Mais au moment de prendre la bougie, il s’arrêta.

— Nous ferions mieux, dit-il, de nous coucher de bonne heure et de ménager le luminaire. Le jour où nous manquerons de bougie et de chandelle… Cela peut devenir bien incommode et bien dangereux, mossiou, de ne pas voir clair dans ce taudis !

— Bah ! nous sommes approvisionnés de cela aussi pour une semaine, et, d’ailleurs, la question est maintenant de sortir d’ici.

Quand Tartaglia m’eut fait voir la barre limée par lui, je reconnus avec chagrin qu’en réussissant à scier la grille, nous ferions indubitablement tomber le petit cintre de pierres du soupirail ; et comment savoir où s’arrêterait l’écroulement de cet édifice, abandonné depuis plus de cinquante ans à toutes les influences de la destruction ?

Mais, après mûr examen, je crus pouvoir affirmer qu’en étayant le milieu avec une pile de briques sur champ, et en soutenant les bas-côtés avec deux grosses boules de pierre qui servaient d’ornement autrefois à je ne sais quelle construction dans ce préau, et qui gisent maintenant dans les ronces, nous pouvions enlever la grille sans danger, et nous glisser encore par l’ouverture du soupirail.

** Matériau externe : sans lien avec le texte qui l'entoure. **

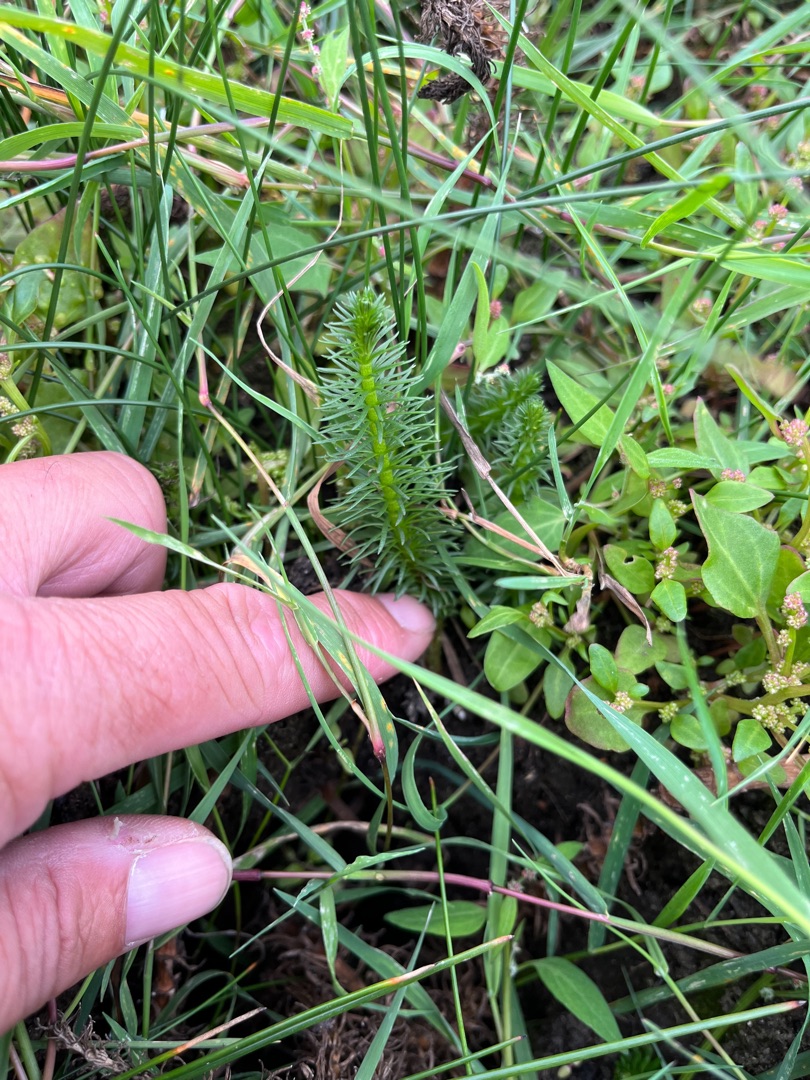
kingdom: Plantae
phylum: Tracheophyta
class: Magnoliopsida
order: Lamiales
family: Plantaginaceae
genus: Hippuris
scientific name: Hippuris vulgaris
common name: Vandspir
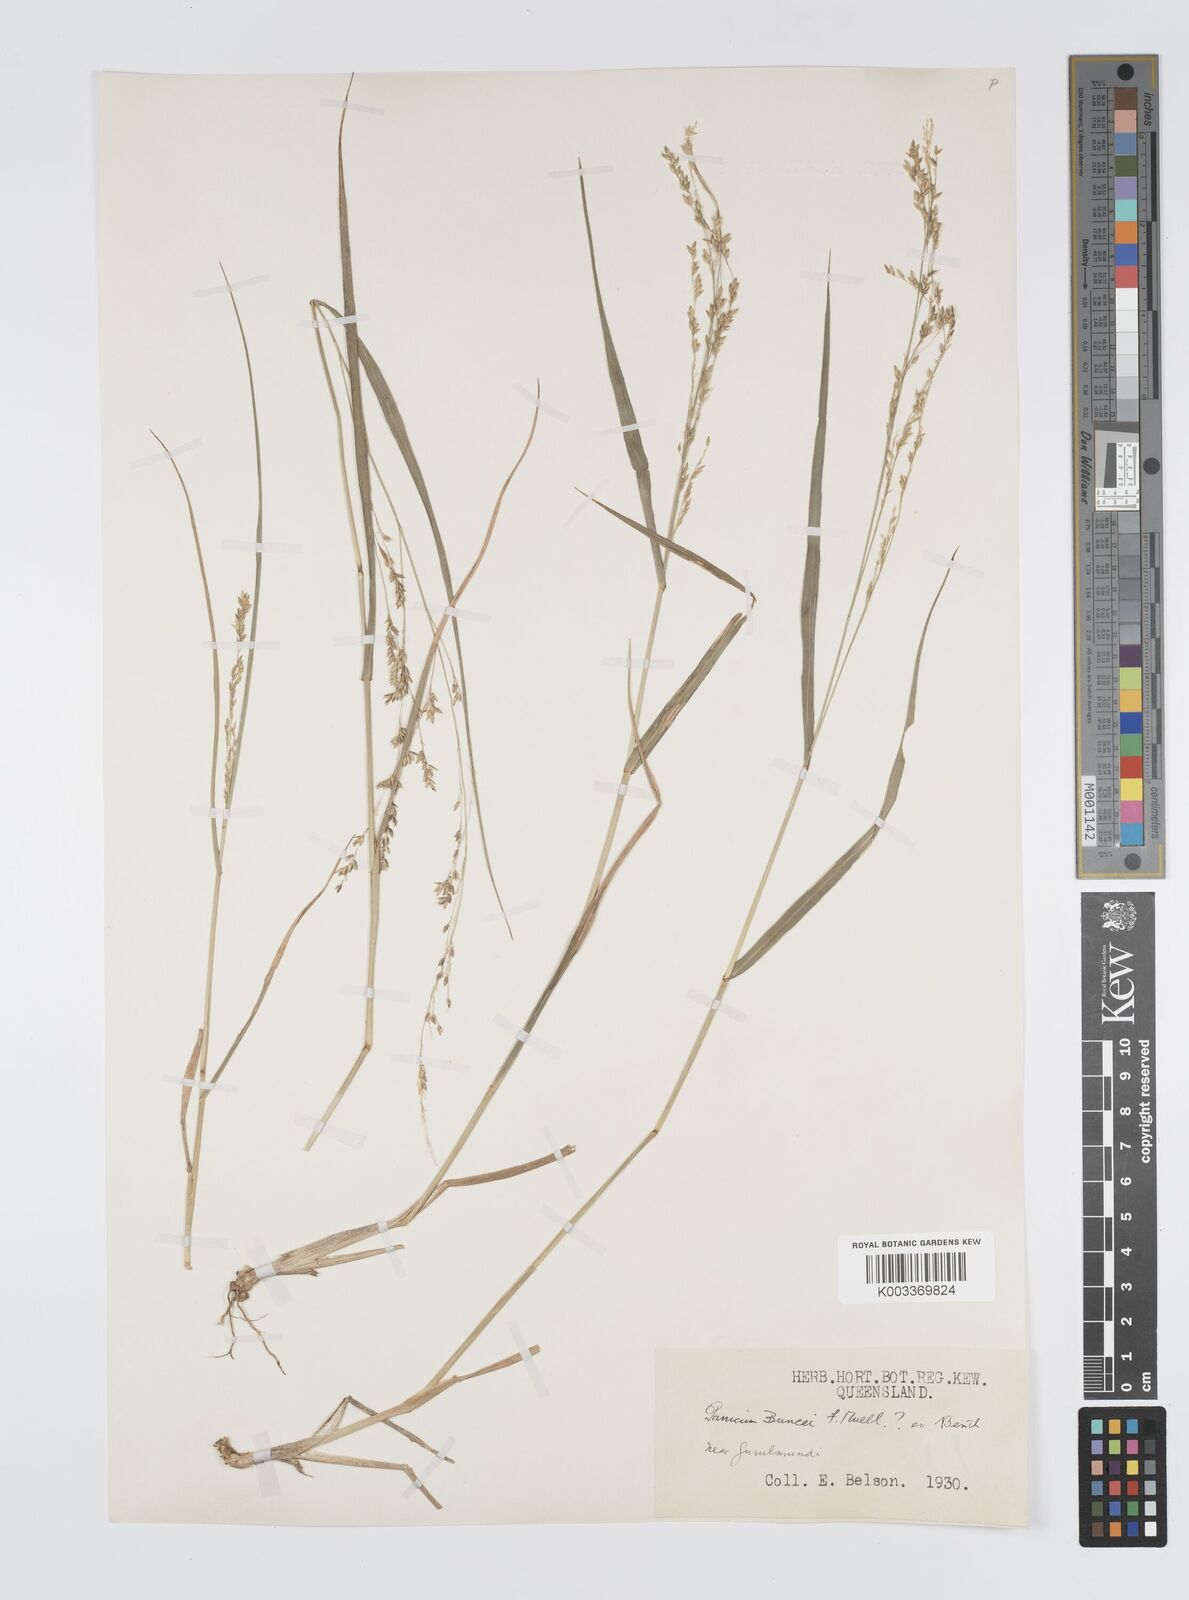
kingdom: Plantae
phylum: Tracheophyta
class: Liliopsida
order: Poales
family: Poaceae
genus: Panicum
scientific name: Panicum buncei
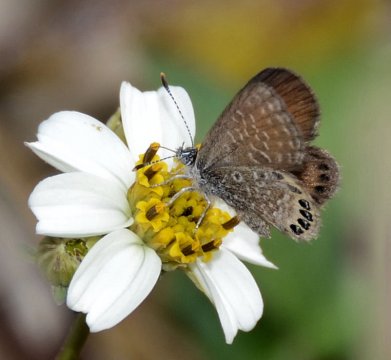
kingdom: Animalia
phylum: Arthropoda
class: Insecta
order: Lepidoptera
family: Lycaenidae
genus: Brephidium
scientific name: Brephidium isophthalma
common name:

Les mesures étant prises et les matériaux rassemblés, nous nous mîmes à l’œuvre, et les pléiades étaient sur nos têtes, c’est-à-dire qu’il était environ minuit, quand deux barres, enlevées sans accident, nous laissèrent le passage libre. Mais nous étions fatigués, nous avions chaud, et Tartaglia éprouvait une extrême répugnance à risquer l’aventure. Il avait des vertiges, il lui semblait que le pavé oscillait sous ses pieds. Il me supplia d’attendre au lendemain.

— Si rien n’a bougé demain matin, dit-il, je vous jure d’être gai comme un merle, et de descendre là dedans en sifflant la cachucha.

Je cédai, et, une heure après, nous étions endormis, en dépit de la voix des sentinelles qui s’appelaient et se répondaient autour des murailles, et de la lueur du feu du bivouac, qui projetait un reflet rouge jusque sur les dalles de la terrasse du casino.